Exercise data
____________

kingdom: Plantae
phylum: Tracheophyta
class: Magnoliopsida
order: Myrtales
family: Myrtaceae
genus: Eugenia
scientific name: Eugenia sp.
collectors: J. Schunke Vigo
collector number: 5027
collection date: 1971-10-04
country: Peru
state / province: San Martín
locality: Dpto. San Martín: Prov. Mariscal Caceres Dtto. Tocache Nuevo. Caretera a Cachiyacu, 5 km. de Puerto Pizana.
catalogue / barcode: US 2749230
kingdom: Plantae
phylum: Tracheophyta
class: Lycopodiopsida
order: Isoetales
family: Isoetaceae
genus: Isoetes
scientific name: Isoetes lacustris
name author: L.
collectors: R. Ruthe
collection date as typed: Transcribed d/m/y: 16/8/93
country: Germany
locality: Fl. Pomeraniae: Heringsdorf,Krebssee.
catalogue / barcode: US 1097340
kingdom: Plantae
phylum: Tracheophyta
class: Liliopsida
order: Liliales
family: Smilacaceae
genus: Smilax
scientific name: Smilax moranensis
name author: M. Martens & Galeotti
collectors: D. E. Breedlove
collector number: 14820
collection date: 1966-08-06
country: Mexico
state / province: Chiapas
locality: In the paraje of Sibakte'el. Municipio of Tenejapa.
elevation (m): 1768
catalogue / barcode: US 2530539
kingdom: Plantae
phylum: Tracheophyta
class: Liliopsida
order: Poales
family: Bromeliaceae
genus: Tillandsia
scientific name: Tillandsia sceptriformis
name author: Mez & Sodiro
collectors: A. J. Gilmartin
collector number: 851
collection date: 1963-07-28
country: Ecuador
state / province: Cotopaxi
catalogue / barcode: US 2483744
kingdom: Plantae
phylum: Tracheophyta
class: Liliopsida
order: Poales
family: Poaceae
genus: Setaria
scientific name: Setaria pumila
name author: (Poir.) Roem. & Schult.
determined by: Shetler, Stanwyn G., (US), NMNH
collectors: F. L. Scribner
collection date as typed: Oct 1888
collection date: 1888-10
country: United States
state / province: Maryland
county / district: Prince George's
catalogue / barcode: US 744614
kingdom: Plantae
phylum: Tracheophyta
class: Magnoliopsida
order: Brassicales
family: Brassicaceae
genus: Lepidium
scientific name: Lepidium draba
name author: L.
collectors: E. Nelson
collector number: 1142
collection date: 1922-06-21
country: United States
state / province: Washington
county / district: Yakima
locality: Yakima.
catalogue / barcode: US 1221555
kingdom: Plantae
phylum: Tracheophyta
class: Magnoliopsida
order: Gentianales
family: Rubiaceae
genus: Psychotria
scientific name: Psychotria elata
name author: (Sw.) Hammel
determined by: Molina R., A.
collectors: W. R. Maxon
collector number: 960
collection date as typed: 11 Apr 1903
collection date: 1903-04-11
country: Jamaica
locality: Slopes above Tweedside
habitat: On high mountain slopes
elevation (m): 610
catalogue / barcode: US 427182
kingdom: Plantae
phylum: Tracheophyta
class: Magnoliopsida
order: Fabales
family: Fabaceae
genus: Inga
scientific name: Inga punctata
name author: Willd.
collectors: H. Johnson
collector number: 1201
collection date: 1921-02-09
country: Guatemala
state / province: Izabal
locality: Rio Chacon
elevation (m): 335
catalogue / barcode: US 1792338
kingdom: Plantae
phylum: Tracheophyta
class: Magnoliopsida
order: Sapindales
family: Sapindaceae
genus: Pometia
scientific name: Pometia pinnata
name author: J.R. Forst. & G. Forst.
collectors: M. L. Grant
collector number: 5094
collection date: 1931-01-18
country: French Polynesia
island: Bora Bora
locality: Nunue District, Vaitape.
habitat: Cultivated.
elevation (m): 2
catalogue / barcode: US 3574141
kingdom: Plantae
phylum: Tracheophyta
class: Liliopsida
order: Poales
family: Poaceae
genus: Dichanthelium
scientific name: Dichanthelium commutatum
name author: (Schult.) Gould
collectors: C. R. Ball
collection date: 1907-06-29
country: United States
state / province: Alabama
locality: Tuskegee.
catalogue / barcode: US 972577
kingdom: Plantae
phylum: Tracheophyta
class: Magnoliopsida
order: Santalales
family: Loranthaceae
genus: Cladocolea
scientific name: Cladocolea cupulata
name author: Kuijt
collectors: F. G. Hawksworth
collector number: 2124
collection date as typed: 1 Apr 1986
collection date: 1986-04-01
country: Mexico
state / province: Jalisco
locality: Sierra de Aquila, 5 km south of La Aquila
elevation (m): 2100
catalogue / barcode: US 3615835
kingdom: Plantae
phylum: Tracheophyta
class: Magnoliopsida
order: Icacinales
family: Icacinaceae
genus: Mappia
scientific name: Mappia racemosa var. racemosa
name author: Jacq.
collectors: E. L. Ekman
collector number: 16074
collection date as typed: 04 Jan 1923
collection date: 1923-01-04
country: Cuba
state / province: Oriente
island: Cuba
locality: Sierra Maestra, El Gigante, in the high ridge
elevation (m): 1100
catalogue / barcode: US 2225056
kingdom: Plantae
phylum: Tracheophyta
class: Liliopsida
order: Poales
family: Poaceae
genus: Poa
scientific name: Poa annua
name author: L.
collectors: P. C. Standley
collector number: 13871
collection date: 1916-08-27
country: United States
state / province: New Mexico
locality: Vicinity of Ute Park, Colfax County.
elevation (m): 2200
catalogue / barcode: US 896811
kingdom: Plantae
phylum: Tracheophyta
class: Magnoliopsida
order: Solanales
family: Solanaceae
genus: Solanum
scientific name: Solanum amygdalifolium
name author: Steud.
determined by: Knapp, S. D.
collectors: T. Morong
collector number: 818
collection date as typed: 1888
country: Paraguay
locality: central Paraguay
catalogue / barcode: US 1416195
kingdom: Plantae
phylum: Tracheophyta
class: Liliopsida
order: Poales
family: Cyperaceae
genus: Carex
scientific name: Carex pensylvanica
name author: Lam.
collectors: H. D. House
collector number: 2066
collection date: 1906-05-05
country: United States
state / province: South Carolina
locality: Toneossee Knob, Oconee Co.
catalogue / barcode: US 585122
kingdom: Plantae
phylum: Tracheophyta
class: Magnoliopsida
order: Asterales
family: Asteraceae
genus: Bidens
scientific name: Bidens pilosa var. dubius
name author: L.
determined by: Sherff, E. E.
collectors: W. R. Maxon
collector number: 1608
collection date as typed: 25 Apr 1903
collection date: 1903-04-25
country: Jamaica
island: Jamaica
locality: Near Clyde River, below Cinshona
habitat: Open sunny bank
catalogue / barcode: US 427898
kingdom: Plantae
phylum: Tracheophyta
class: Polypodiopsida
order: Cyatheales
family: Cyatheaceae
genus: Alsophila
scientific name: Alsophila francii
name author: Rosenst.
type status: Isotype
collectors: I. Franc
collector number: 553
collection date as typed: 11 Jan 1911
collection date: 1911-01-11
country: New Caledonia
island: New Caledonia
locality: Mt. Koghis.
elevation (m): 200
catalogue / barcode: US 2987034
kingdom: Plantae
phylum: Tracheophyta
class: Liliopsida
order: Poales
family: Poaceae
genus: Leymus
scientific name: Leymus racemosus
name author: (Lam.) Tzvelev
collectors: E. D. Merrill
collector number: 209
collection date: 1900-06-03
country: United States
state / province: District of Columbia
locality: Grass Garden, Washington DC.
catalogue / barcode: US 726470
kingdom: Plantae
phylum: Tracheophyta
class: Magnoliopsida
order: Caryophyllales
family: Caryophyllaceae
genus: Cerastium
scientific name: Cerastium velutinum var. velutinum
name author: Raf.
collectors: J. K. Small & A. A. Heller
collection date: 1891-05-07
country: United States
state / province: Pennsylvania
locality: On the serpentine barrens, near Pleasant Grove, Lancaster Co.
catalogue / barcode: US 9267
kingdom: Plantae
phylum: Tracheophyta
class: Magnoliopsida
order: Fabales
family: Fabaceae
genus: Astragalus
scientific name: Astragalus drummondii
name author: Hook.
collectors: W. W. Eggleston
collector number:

____________

Copy the records again from the line containing "catalogue / barcode: US 1221555" through the line containing "order: Sapindales", renaming "collector number" to "collection number" and leaving everything else as it stands.

Task solution
catalogue / barcode: US 1221555
kingdom: Plantae
phylum: Tracheophyta
class: Magnoliopsida
order: Gentianales
family: Rubiaceae
genus: Psychotria
scientific name: Psychotria elata
name author: (Sw.) Hammel
determined by: Molina R., A.
collectors: W. R. Maxon
collection number: 960
collection date as typed: 11 Apr 1903
collection date: 1903-04-11
country: Jamaica
locality: Slopes above Tweedside
habitat: On high mountain slopes
elevation (m): 610
catalogue / barcode: US 427182
kingdom: Plantae
phylum: Tracheophyta
class: Magnoliopsida
order: Fabales
family: Fabaceae
genus: Inga
scientific name: Inga punctata
name author: Willd.
collectors: H. Johnson
collection number: 1201
collection date: 1921-02-09
country: Guatemala
state / province: Izabal
locality: Rio Chacon
elevation (m): 335
catalogue / barcode: US 1792338
kingdom: Plantae
phylum: Tracheophyta
class: Magnoliopsida
order: Sapindales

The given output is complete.